Ignorance or Apathy – Florida Direct Shipping Legislation

13 May

The old joke goes that someone is asked the difference between ignorance and apathy and they respond “I don’t know and I don’t  care.”

That seems to be the case among a large number of otherwise savvy wine consumers here in Florida.  No one seemed to know about, or care, that the wine and liquor wholesalers were yet again attempting to have legislation passed that would severely limit their ability to purchase wine directly from an out-of-state winery. 

One of the highlights (lowlights) of the proposed bills included the limit at twelve (12) cases of wine per “household address and the household’s business address.”  The bills were very particular that the limits would be tied to the address of the home, not an individual’s name.  That immediately begged the question of how then it could be tied to the household’s business address.  I don’t know about you, but I don’t think that my house gets up and goes to work after I leave in the morning.

Seriously, 12 cases of wine is a lot of wine in anyone’s book, until you think about folks that ship to a common location.  I have several buddies that all ship to one’s office; under the proposed legislation they would all have to share that 12-case cap.

Further, there was no system suggested to track how many cases were shipped to a particular address, or if it were tracked, how these data would be promulgated back to the wineries.  Given the severe penalties proposed for exceeding the limit, and no way to track what has come before, all of the wineries would err on the side of caution and not ship for fear of being the 13th case.

There were also requirements for detailed monthly and annual reporting.  Many of the wineries I buy from are “mom & pop” or even one-man shows, and the prospect of having yet another layer of paperwork may be enough for them to “just say no.”

I corresponded with several state Senators and Representatives and actually received personalized responses from a few.  One had the audacity to tell me that “the current system unfairly discriminates against Florida-based companies to the advantage of out-of-state ones.”  I do not know of one Florida winery that was unfairly discriminated against by me having the unrestricted right to buy wine directly from a winery in California, Oregon, North Carolina, or any other state. 

The state may not have collected sales and excise taxes for the sale, but that is another issue.

Apparently the state legislature had bigger fish to fry towards the end of this year’s session than sticking it to Florida’s wine consumers, so the bills never fully made it out of committee.
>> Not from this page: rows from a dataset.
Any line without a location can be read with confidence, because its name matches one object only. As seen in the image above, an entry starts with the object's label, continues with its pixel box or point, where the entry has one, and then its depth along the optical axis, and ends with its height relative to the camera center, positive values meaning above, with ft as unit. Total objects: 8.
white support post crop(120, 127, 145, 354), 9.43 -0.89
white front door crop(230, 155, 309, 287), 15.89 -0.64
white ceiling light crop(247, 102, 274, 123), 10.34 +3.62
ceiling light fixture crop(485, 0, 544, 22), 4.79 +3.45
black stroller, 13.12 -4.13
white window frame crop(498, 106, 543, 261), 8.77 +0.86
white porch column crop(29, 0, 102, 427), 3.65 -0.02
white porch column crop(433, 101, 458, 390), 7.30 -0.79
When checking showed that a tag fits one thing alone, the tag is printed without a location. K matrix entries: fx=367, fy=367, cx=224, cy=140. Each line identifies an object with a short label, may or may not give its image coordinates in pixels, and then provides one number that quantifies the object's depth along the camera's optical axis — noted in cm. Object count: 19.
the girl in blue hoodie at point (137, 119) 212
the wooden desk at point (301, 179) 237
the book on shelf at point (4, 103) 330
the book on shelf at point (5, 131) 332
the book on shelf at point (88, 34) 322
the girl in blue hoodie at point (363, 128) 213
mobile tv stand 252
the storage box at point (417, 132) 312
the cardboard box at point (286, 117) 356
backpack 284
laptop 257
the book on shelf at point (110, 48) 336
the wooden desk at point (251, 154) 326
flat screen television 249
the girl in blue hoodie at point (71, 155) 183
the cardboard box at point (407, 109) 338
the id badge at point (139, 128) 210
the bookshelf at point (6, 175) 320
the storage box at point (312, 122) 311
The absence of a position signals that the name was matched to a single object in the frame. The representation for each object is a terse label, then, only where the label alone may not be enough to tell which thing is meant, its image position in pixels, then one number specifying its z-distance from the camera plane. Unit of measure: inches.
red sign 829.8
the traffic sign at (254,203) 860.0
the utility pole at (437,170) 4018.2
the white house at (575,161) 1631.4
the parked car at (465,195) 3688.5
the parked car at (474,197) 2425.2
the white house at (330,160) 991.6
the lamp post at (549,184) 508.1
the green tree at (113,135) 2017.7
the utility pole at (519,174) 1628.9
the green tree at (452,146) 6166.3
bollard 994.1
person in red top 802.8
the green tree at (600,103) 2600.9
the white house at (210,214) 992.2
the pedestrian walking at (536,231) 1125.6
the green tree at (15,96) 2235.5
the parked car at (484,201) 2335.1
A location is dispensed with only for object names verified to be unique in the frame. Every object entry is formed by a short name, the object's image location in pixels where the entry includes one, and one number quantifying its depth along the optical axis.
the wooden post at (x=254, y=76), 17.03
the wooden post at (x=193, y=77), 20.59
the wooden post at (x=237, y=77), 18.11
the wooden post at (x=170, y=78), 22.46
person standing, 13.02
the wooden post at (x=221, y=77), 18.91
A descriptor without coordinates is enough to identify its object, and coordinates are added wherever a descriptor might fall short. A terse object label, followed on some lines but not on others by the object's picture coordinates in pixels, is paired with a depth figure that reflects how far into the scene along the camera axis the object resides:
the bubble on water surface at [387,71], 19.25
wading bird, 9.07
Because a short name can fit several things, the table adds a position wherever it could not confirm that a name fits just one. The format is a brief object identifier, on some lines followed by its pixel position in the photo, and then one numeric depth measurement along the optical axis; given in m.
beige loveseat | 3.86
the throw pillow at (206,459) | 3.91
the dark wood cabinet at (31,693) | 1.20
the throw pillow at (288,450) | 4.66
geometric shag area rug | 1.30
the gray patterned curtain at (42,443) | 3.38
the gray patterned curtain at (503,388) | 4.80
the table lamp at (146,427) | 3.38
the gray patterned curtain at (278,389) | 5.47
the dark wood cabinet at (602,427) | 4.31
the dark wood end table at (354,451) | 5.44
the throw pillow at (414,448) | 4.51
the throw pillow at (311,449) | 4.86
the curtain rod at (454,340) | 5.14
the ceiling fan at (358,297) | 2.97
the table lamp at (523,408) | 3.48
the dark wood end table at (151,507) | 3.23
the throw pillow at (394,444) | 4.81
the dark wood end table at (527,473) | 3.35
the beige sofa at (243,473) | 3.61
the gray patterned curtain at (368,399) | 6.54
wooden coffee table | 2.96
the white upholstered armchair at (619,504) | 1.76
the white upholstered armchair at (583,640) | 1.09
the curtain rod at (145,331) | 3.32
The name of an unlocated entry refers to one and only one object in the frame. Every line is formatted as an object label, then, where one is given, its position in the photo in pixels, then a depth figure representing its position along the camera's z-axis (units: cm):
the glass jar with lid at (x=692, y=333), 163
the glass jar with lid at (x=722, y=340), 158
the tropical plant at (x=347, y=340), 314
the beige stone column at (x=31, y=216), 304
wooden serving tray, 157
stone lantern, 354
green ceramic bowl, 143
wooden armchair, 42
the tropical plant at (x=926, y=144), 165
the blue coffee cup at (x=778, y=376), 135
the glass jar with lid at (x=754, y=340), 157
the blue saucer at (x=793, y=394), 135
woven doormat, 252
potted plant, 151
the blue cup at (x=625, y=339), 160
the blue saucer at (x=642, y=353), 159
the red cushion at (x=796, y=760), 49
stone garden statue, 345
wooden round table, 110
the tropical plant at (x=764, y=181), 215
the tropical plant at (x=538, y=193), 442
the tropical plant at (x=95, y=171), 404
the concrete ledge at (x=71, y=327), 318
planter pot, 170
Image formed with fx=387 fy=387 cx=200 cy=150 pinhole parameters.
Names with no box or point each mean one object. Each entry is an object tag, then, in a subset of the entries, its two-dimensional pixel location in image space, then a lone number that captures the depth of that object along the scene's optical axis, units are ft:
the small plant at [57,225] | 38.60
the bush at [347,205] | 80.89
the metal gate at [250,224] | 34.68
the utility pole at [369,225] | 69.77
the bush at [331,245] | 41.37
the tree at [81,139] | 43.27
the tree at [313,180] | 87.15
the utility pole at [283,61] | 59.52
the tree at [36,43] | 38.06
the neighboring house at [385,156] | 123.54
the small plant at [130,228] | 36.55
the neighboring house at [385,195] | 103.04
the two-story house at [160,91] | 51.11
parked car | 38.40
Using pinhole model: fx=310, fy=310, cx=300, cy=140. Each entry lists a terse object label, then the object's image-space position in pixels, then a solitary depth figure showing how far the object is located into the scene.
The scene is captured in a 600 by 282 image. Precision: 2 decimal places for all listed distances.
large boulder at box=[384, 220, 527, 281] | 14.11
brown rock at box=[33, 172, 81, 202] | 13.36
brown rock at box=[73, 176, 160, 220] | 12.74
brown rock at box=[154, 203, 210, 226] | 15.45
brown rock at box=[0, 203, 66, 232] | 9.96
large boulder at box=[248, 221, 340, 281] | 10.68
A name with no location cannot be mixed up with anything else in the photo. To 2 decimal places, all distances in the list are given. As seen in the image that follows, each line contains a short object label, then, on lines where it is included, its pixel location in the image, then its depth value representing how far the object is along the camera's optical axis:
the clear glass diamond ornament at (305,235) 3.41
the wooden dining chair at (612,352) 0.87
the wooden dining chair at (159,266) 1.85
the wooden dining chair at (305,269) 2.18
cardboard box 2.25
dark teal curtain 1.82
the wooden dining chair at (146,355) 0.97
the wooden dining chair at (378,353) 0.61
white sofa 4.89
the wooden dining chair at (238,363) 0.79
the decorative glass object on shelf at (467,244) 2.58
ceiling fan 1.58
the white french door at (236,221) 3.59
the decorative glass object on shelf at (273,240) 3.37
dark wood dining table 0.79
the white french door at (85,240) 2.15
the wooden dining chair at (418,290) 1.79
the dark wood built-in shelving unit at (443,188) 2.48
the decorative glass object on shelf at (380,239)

The gentleman who introduced the bill in the House (Chris Dorworth of Heathrow) is slated to be the Speaker of the House for the 2011-2012 legislative session.  I think Florida’s wine consumers need to know and care early in order to preserve at least some portion of their rights under the Interstate Commerce clause of the US Constitution, because I don’t think the wholesalers and their desire to limit or prevent direct sales from wineries will be going away anytime soon.